Rad Rodgers: World One é um jogo de plataforma em ação e aventura 2.5D que coloca o jogador no controle de Rad, um garoto, e Dusty, seu console de videogame consciente. A proposta combina mecânicas clássicas de plataforma com combate leve e quebra-cabeças, tudo ambientado em um mundo inspirado em jogos retrô. Após uma longa sessão, Rad é sugado pela televisão e, junto de Dusty, precisa atravessar uma selva corrompida em sete fases, contando com pulos precisos, agarrões em plataformas e uso de armas para enfrentar inimigos e obstáculos.
Gameplay
O ciclo principal consiste em percorrer fases laterais com controles de plataforma bem ajustados. Rad pode correr, saltar e se agarrar a bordas para explorar novos caminhos ou desviar de perigos. O combate está integrado ao movimento: Dusty fornece um arsenal de armas que Rad dispara enquanto avança. O Bolt Blaster é a opção padrão, com munição ilimitada para eliminar inimigos de forma constante. Outras armas incluem o Phoenix Cannon, que lança um pássaro flamejante capaz de espalhar fogo entre grupos de adversários. Ao longo do primeiro capítulo surgem cinco ou mais armas, cada uma com padrões de disparo diferentes, adequados a tipos específicos de inimigos e configurações de arena.

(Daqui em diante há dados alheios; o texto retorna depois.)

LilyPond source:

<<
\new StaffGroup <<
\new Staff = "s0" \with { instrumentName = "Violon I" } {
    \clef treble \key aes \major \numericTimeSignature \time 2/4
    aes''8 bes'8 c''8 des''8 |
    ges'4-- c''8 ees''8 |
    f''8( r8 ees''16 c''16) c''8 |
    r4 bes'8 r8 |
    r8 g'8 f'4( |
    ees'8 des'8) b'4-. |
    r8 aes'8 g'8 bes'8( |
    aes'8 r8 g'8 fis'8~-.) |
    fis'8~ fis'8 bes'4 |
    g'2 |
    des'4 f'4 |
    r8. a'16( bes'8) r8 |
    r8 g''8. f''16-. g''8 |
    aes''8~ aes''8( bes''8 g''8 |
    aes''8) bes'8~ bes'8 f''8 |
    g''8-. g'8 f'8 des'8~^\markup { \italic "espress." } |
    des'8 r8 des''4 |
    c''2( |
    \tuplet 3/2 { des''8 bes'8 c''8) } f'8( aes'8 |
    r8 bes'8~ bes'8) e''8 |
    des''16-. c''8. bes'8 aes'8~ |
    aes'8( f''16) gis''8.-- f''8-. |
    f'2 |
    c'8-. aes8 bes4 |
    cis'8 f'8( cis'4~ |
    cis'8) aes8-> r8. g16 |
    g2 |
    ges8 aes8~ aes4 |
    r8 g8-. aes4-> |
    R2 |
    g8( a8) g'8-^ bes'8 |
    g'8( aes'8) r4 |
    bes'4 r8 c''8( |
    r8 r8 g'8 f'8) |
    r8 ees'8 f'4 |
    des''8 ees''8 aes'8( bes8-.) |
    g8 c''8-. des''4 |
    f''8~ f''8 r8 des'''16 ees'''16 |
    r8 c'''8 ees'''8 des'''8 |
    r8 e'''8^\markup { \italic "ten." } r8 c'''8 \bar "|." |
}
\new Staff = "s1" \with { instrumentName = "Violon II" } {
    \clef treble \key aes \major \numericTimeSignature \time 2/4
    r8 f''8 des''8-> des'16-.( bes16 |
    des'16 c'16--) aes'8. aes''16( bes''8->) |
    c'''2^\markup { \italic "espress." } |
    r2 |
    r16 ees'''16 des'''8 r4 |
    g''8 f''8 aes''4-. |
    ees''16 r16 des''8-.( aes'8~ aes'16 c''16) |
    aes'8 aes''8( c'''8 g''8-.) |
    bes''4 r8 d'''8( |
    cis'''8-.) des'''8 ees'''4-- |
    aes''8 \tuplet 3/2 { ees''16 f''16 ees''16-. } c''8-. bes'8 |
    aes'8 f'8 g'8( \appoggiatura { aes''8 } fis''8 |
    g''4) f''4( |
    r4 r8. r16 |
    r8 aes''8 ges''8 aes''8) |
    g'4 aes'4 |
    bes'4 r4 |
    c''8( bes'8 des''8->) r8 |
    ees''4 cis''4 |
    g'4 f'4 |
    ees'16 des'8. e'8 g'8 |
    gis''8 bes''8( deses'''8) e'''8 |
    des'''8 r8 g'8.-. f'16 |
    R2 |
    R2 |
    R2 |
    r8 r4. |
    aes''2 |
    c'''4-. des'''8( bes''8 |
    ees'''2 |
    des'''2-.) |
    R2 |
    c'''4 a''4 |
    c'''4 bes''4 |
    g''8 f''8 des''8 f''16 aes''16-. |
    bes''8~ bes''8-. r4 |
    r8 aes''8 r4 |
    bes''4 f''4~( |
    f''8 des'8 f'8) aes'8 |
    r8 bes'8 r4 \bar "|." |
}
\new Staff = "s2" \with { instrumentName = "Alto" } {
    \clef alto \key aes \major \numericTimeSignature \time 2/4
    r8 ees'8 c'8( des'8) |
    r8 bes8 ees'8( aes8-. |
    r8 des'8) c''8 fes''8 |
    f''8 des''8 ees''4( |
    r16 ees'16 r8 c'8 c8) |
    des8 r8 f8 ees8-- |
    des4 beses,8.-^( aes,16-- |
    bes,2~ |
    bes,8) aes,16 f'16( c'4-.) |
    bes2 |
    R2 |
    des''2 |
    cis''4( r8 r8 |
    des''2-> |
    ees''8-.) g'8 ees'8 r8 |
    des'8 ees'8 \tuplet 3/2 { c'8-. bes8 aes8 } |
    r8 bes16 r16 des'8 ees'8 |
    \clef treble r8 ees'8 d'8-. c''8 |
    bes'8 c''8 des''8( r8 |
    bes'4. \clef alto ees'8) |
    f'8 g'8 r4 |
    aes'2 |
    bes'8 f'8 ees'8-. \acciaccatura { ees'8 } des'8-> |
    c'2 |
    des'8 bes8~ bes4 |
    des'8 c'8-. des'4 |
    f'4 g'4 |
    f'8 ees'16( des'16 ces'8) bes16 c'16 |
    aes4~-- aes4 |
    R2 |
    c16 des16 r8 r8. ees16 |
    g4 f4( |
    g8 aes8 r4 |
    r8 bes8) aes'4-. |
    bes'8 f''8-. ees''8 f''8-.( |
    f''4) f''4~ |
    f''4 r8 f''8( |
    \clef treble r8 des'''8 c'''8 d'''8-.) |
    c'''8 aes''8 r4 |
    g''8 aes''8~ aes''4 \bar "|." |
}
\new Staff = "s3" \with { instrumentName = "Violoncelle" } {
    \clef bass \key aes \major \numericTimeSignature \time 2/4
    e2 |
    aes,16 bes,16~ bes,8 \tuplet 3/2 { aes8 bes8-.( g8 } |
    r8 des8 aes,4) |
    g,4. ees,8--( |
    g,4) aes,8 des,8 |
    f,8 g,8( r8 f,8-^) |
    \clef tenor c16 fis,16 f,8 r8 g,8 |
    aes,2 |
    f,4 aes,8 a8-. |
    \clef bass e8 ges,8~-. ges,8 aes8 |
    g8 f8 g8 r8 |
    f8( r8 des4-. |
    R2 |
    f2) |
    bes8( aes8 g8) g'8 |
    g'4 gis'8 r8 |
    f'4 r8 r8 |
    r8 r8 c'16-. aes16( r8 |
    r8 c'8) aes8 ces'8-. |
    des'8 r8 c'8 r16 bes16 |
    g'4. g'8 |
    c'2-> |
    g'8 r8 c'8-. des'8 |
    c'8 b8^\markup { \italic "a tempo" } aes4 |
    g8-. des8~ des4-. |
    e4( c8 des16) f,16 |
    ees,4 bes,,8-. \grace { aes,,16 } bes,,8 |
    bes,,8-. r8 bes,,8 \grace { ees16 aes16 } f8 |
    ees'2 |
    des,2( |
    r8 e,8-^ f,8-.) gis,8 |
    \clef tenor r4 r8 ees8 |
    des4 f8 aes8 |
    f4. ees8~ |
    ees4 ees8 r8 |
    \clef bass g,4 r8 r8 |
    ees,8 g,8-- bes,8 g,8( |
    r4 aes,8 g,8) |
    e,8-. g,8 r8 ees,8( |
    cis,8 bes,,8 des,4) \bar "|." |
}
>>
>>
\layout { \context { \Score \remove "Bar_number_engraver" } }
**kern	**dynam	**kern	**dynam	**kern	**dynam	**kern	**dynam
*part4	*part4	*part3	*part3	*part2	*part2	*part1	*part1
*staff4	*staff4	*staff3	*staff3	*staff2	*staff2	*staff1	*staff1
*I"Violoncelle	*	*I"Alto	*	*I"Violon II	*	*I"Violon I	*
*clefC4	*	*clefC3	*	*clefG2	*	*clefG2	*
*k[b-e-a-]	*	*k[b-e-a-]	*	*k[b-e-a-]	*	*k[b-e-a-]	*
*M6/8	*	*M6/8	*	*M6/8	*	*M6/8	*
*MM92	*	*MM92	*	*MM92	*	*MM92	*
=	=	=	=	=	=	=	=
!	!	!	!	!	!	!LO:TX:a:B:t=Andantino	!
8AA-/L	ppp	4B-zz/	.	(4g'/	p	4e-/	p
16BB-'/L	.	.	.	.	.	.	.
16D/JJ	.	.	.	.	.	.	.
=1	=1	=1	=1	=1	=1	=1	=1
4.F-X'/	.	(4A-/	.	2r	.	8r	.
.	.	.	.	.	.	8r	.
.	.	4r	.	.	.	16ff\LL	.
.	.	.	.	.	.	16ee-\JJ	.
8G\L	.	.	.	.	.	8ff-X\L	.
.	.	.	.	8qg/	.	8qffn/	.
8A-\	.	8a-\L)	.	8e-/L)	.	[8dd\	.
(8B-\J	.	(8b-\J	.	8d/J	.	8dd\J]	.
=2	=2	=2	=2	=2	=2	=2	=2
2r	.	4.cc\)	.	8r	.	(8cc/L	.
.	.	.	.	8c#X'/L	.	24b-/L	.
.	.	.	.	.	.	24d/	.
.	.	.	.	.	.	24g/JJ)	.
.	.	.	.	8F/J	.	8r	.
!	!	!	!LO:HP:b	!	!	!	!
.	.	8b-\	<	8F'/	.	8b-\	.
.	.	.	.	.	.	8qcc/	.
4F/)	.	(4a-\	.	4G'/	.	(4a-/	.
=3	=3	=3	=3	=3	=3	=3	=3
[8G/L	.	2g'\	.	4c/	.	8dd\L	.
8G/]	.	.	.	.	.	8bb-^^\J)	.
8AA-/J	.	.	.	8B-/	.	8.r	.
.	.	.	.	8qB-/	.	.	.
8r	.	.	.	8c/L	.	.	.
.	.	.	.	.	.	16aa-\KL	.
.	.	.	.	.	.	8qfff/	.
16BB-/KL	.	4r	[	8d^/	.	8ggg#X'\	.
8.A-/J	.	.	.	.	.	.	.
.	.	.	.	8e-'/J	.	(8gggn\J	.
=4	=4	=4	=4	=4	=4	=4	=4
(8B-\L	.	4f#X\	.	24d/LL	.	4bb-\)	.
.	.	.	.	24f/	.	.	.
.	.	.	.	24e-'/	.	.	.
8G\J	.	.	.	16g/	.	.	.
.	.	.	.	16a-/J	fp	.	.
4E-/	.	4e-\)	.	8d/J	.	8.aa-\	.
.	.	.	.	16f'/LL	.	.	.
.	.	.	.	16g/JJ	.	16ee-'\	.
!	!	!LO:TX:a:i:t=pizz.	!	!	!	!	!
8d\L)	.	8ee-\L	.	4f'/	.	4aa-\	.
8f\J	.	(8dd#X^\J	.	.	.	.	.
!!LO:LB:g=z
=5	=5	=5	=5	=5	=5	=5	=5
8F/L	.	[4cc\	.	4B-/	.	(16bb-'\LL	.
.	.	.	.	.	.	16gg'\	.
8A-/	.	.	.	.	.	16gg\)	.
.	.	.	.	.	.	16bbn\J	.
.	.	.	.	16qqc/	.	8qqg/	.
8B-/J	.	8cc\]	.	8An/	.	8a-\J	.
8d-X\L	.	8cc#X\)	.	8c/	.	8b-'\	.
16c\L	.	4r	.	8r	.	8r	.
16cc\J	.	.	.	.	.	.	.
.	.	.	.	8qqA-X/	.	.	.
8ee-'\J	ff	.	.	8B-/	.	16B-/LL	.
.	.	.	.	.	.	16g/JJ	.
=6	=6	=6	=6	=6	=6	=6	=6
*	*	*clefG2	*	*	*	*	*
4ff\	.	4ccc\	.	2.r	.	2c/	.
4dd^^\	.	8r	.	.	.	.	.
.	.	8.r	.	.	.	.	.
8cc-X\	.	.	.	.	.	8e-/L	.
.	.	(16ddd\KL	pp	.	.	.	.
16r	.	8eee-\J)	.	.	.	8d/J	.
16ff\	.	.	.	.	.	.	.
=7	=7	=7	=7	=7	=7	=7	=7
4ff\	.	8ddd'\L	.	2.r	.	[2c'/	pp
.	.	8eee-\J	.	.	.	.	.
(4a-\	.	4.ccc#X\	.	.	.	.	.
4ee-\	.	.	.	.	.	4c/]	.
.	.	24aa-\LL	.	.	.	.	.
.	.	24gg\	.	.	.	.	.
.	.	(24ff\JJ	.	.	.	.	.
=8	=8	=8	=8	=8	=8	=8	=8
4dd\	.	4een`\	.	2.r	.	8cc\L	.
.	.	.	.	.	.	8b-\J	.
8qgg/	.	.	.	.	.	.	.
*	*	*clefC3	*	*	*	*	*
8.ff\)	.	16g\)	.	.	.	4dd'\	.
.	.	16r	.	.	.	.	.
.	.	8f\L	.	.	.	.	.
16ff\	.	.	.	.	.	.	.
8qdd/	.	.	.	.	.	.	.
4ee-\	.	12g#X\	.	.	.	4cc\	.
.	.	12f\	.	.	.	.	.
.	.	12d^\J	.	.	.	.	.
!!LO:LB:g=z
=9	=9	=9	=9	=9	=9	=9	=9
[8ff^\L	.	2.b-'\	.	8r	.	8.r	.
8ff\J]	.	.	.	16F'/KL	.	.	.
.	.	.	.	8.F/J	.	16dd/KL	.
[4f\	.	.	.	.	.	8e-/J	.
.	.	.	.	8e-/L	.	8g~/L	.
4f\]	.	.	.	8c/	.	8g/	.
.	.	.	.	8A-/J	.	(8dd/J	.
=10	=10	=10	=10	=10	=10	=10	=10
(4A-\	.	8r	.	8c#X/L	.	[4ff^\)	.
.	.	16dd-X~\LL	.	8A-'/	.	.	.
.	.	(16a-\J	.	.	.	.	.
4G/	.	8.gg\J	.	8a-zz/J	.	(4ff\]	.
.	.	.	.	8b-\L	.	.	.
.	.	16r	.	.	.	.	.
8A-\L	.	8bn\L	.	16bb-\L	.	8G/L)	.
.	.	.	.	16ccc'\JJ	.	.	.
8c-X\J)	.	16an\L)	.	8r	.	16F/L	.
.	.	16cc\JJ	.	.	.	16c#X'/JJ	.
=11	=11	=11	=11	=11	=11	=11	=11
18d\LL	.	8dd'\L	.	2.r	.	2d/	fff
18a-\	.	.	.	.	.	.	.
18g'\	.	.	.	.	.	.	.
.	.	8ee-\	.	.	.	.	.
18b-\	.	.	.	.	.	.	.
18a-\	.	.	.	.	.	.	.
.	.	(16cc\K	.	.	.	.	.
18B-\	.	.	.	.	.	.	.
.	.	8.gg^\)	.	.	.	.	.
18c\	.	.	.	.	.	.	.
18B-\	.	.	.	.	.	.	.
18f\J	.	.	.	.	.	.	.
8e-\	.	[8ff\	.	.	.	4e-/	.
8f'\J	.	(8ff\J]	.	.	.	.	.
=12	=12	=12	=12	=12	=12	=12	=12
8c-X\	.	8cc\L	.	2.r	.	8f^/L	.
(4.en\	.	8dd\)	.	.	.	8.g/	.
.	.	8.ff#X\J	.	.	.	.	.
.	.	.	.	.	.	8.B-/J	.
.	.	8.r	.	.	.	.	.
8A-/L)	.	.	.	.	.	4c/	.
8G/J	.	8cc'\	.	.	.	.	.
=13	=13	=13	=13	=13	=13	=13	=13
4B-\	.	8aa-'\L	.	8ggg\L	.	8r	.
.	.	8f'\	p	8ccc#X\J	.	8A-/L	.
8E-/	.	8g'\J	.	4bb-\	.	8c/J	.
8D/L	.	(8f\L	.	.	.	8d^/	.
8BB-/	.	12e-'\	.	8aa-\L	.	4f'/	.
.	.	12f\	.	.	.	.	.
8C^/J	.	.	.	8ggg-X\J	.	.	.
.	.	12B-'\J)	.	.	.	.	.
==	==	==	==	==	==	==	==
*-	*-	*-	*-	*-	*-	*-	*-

Um elemento marcante é o Pixelverse, uma dimensão eletrificada acessível apenas a Dusty. Quando falhas surgem no mundo principal, Dusty entra nesse espaço para fazer reparos, permitindo que o duo prossiga. O sistema cria breves mudanças de perspectiva e exige timing preciso para manter o ritmo. As sete fases se passam em uma selva tomada pela corrupção, com objetivos centrados em abrir caminho, derrotar inimigos e chegar ao fim de cada nível, restaurando o equilíbrio do local.
A precisão é essencial, principalmente na busca por colecionáveis escondidos em salas secretas. Esses espaços costumam exigir saltos exatos e exploração fora do caminho principal, recompensando quem revisita as fases com habilidades aprimoradas.
Game Modes
Rad Rodgers: World One é inteiramente single-player. A campanha é formada por sete fases conectadas que compõem a aventura completa no First World. Não há modos multijogador, competitivos ou variações adicionais. A progressão é linear, com eventual retorno a áreas anteriores incentivado pelo sistema de colecionáveis, mas o foco permanece na conclusão sequencial dos níveis.
Story and Setting
A história acompanha Rad, um garoto cheio de energia que passa tempo demais jogando, e Dusty, seu companheiro de console, sarcástico e experiente. Após adormecer durante uma sessão noturna, Rad acorda diante de um vórtice que o puxa para dentro da tela. Os dois caem em uma selva antes vibrante, agora infectada por corrupção. O objetivo é salvar os habitantes locais e restaurar a Elder Tree, guardiã da terra. O humor aparece no diálogo entre os personagens e nas referências a clássicos dos games, mantendo o tom leve durante a ação.
Audio and Visual Style
A trilha sonora busca referências retrô, com faixas inspiradas em MIDI e camadas de sintetizadores. O compositor Andrew Hulshult criou a música para evocar as décadas de 80 e 90, ajustando o ritmo ao estilo de plataforma. Visualmente, o jogo usa pixel art colorido e cenários detalhados que reforçam o tema da selva em decadência. Salas secretas e Easter eggs espalhados pelo jogo recompensam a exploração cuidadosa e fazem referências a plataformas mais antigos.
Is It Worth Playing?
Rad Rodgers: World One oferece uma campanha focada em plataforma retrô, indicada para quem aprecia controles precisos e combate leve em um contexto single-player. As avaliações de usuários na Steam são Muito Positivas, baseadas no feedback de dezenas de jogadores. A estrutura de sete fases entrega uma experiência completa e autônoma, sem conteúdo sazonal ou expansões. Quem busca jogos indie de ação e aventura com estética dos anos 90 e dinâmica de dupla vai encontrar mecânicas envolventes, especialmente a variedade de armas e as transições para o Pixelverse. Críticos destacam a fluidez dos movimentos e o texto humorístico como pontos fortes, embora alguns mencionem pequenos problemas técnicos em versões anteriores. O jogo é um produto finalizado, ideal para quem valoriza o ciclo nostálgico de plataforma em vez de recursos de live service.